“If you dare to fail,
You are bound
– Sri Chinmoy
Life is hard. Feeling depressed about it makes things infinitely harder. Life is then precisely about this tug of war, where circumstances try to pull us down, while we struggle to remain upright. The worst that can happen to us is to give up, first mentally, then physically.
A weight-lifter, who must lift a heavy weight above his head, never thinks of the weight before him as a problem. At best, during a competitive event, the weight-lifter thinks of the weight as a challenge, a welcome challenge that may eventually pave the way to success. Before the competition, the weights are his best friend for he knows that without them he cannot win. He also knows that to prevail over his competitors he must lift, first in training, then in competition, more weights, and heavier weights. So why do the rest of us think of problems as problems?

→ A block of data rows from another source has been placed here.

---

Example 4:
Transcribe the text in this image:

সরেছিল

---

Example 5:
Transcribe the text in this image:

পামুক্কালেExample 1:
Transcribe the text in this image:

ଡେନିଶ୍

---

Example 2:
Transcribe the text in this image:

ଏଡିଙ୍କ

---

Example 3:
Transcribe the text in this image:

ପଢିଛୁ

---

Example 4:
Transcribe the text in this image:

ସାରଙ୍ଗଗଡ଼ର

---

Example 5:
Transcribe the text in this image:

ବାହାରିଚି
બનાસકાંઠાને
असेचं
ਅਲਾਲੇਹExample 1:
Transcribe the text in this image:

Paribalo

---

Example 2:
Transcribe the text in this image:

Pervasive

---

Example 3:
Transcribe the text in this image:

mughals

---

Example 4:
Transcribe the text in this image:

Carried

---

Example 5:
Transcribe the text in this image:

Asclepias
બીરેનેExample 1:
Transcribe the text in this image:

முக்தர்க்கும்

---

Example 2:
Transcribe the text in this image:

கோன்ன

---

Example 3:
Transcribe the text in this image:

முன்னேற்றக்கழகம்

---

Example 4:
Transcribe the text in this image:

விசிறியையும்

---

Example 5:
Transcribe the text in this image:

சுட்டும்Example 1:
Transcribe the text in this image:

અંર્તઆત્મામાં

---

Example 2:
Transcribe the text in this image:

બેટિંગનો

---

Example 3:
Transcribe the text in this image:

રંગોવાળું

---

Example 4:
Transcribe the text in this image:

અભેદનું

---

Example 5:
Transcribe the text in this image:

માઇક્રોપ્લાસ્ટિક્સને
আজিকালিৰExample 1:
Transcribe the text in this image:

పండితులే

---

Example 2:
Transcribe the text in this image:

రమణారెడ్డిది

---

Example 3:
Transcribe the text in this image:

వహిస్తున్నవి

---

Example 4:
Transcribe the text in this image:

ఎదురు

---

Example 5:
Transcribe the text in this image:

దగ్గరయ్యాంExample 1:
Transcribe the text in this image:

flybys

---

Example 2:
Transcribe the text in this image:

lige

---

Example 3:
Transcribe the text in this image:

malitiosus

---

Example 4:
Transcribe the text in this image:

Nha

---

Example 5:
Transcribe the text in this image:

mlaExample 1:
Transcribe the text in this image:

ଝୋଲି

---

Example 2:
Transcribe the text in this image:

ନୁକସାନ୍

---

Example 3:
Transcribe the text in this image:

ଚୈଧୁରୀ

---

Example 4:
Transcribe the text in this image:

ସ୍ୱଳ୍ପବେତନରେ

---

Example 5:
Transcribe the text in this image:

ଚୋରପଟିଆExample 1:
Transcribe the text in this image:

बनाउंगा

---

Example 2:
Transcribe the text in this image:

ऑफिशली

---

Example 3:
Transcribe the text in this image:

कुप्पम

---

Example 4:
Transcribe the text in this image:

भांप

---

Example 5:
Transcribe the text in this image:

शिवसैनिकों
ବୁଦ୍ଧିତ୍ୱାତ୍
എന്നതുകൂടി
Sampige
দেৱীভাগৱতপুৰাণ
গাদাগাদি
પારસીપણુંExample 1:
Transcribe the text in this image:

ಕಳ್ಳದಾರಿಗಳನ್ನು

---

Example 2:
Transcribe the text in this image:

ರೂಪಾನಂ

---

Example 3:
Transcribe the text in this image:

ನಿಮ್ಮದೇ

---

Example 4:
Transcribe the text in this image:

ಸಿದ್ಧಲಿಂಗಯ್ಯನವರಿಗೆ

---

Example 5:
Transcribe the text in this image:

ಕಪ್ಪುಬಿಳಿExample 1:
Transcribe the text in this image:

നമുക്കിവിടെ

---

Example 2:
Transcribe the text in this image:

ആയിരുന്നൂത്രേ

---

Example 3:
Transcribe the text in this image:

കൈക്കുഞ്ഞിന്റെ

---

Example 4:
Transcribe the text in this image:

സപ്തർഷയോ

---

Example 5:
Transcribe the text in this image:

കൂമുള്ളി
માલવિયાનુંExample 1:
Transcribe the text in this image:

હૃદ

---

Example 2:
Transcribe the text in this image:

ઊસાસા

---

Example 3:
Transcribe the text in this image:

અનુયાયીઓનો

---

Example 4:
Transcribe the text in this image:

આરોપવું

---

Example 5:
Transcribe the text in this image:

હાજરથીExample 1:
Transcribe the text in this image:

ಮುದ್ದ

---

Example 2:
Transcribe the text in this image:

This change in perspective is welcome. Can problems be our stepping stones to success? Can problems be regarded as beneficial and even be sought after? Can problems beget success and the more of them the better? Rather than avoid them, can problems be allowed to shape us into stronger weight-lifters in the matters of life, so to speak? Problems are then life’s training blocks, universally available and freely accessible.
Just as in any physical training routine, a gradual approach to increasing one’s exposure to problems as well as their intensity, coupled with the right attitude, are the key ingredients to winning in the battlefield of life. It may not be always possible to influence the former, i.e., their amount and strength, but that can be often compensated by the latter, i.e., our mindset.
Mindset, as the term goes, is a collection of habits and assumptions that happen to be firmly rooted in one’s mind. Uprooting them and replacing them with a winning, can-do attitude may actually do the trick, turning us from a weakling into a power lifter. Are we aware of all the habits and assumptions that form our mindset? Hardly at all and not to any great depth.
A mind set is a mind fixated. A set mind is like concrete that has set and become hard and durable. Indeed, sometimes we catch ourselves feeling as though we are carrying around a heavy stone, not realising that we could do away with it.
Meditation is like a torch light that illumines the depths of our being. It makes us more conscious about our own set mind and the limiting influence it exercises upon us. Becoming aware of our limitations allows us to deal with them and become stronger as a result. Awareness powered by firm intent has the power of the fire; it can burn obstacles and clear the way.
Now roll in the heavy weights please!